Разумеется, осознание и осмысление этого продуктивного контраста пришло позднее, когда я столкнулся с оппозицией понятности и непонятности у Гуссерля и Хайдеггера. Речь, конечно, не о понятности текстов – Гуссерля иной раз труднее понять, чем Хайдеггера, – но о различии изначальных установок феноменологии сознания и герменевтики фактичности. Вопрос Хайдеггера, обращенный к Гуссерлю: «Как возможна непонятность сущего?» – ставил под вопрос универсальный характер конституирования и смыслообразующих функций сознания. Истоки смысла нужно было искать не в сфере очевидности, но в смутной и усредненной повседневности. Именно повседневность должна была стать сферой беспредпосылочности. Именно здесь человеческое бытие должно было раскрыть себя, по Хайдеггеру, до всякой теории и мировоззрений. Еще до Хайдеггера аналогичные возражения Гуссерлю выдвигал Г. Шпет: смысл предмета должен быть понят из его предназначения, из его социальной функции, благодаря герменевтическим актам, а не только из эмпирической или идеальной интуиции. Аналогичная критика не замедлила явиться и после Хайдеггера: Сартр, Ингарден, Левинас, если назвать самых известных критиков. Гуссерль как бы придумал для своих учеников игру: найти неподвластные рефлексии конституенты мира и попытаться их эксплицировать. Найти оказалось легче, чем эксплицировать: понадобился полухудожественный – полуфилософский язык, претендующий на статус, равный самому бытию, спонтанности сознания, социальной реальности и т. д. Однако вещи никак не хотели «самоэксплицироваться», являться вне определенного опыта, который все-таки предполагал свою собственную дескрипцию, а не только дескрипцию вещей.
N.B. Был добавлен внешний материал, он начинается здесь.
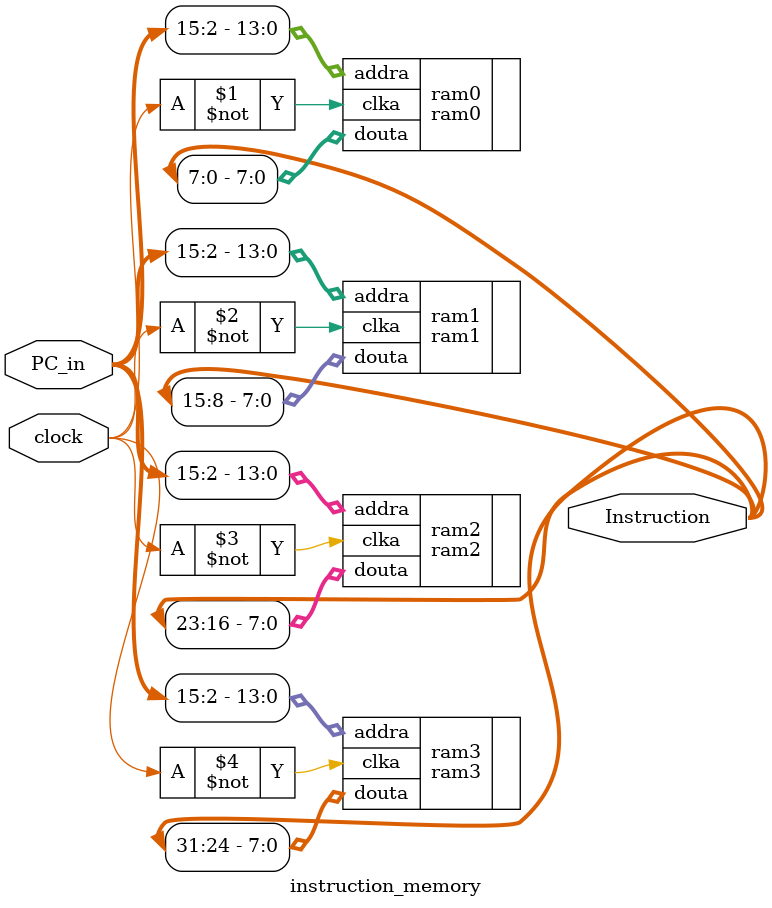
<source format=v>
`timescale 1ns / 1ps


module instruction_memory(//instruction reg
    clock,
    PC_in,
    Instruction
    );
    
    input [31:0] PC_in;
    input clock;
    output [31:0] Instruction;
    
    ram0 ram0(.clka(~clock),
              .addra(PC_in[15:2]),
              .douta(Instruction[7:0]));
              
    ram1 ram1(.clka(~clock),
              .addra(PC_in[15:2]),
              .douta(Instruction[15:8]));    
              
    ram2 ram2(.clka(~clock),
              .addra(PC_in[15:2]),
              .douta(Instruction[23:16]));
                        
    ram3 ram3(.clka(~clock),
              .addra(PC_in[15:2]),
              .douta(Instruction[31:24]));                                                
              
endmodule

</source>
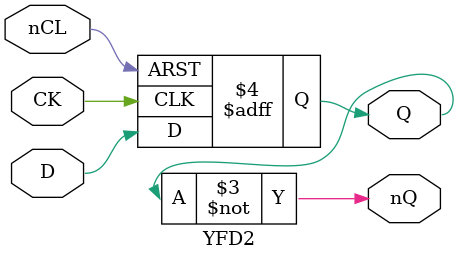
<source format=v>

module YFD2(
	input CK, D, nCL,
	output reg Q,
	output nQ
);

always @(posedge CK or negedge nCL) begin
	if (!nCL)
		Q <= 1'b0;
	else
		Q <= D;
end

assign nQ = ~Q;

endmodule

</source>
По мере освоения феноменологии это проблемное напряжение постепенно становилось одним из постоянных предметов моих размышлений. Различие между самим опытом и тем, что явлено в опыте, или тем, что показывает себя в опыте, представлялось мне все же необходимым.
Однако до размышлений о феноменологии было еще далеко. Прежде были годы учебы на старших курсах, и наша студенческая группа, объединявшая малочисленных логиков и малочисленных «философов естествознания», стала моим первым философским сообществом. При этом дело было не только в высоком интеллектуальном потенциале группы (в этом отношении с нами могла конкурировать только группа историков философии, где учился, в частности, А. Ф. Грязнов), но в разнообразии характеров и талантов.
В 1971 г., сразу же после окончания МГУ, минуя аспирантуру, я начал свою преподавательскую деятельность на кафедре философии Ростовского госуниверситета, как его принято было тогда называть. Первые 8–9 лет приходилось преподавать диалектический и исторический материализм.
Моими первыми студентами были математики, и с ними мы старательно обходили стороной, насколько это было возможно, материалистическую диалектику и другие шедевры советского марксизма, сосредоточиваясь на истории философии, методологии науки, экзистенциализме, а позже – феноменологии. Математики, как правило, – интеллектуальная элита университета, и таких хороших студентов у меня не было затем довольно долгое время.
Партийные органы полагались на самоконтроль, но я, отчасти по беспечности, не оправдывал их ожиданий. Диамат сводился у меня в основном к истории понятий; истмат я комбинировал из «Экономико-философских рукописей» Маркса, «Немецкой идеологии» и «Нового индустриального общества» Гэлбрейта, – книги, которую я с большим интересом прочитал летом 1971 г. Кроме того, такие темы, как «Философия общественного сознания», позволяли вообще забыть о «базисе и надстройке». В общем-то, я продолжал традицию нормальных людей; в МГУ нам везло в этом смысле на преподавателей. Именно на семинарских занятиях по истмату я узнал о существовании М. К. Петрова. Молодой преподаватель Дряхлов (имени и отчества, к сожалению, не помню), к которому наша студенческая группа прониклась уважением, излагал нам основы различных социологических учений, и на каждом занятии говорил: «А Петров из Ростова считает так-то и так-то».
С М. К. Петровым я познакомился только в 1975 г.; в то время он уже был лишен права преподавания, работал дома, «в стол»; и лишь с начала 90-х годов начали выходить его книги. Для меня было большой удачей иметь возможность в течение 10 лет, до моего отъезда в Москву, в докторантуру (1985), беседовать с этим ярким, глубоко образованным человеком, имевшим свое собственное видение философии и социальности. Вернувшись из Москвы в 1987 г., я уже, к моему прискорбию, не застал его в живых.